■ Task instructions:
For this exercise, set down all the records exactly as given.

Data items
::::

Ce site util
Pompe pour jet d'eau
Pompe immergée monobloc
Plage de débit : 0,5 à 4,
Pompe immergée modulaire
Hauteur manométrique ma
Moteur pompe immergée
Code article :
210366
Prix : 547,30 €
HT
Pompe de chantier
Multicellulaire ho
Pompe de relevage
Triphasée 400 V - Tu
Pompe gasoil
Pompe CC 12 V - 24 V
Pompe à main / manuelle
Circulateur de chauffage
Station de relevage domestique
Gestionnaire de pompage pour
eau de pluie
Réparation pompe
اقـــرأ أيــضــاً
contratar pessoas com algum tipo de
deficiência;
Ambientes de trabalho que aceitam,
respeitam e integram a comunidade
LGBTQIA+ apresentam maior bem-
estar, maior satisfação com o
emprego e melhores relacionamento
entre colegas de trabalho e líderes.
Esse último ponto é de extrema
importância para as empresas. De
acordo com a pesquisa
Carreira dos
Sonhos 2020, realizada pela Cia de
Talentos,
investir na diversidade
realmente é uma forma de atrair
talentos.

::::

■ Answer box:
Ce site util
Pompe pour jet d'eau
Pompe immergée monobloc
Plage de débit : 0,5 à 4,
Pompe immergée modulaire
Hauteur manométrique ma
Moteur pompe immergée
Code article :
210366
Prix : 547,30 €
HT
Pompe de chantier
Multicellulaire ho
Pompe de relevage
Triphasée 400 V - Tu
Pompe gasoil
Pompe CC 12 V - 24 V
Pompe à main / manuelle
Circulateur de chauffage
Station de relevage domestique
Gestionnaire de pompage pour
eau de pluie
Réparation pompe
اقـــرأ أيــضــاً
contratar pessoas com algum tipo de
deficiência;
Ambientes de trabalho que aceitam,
respeitam e integram a comunidade
LGBTQIA+ apresentam maior bem-
estar, maior satisfação com o
emprego e melhores relacionamento
entre colegas de trabalho e líderes.
Esse último ponto é de extrema
importância para as empresas. De
acordo com a pesquisa
Carreira dos
Sonhos 2020, realizada pela Cia de
Talentos,
investir na diversidade
realmente é uma forma de atrair
talentos.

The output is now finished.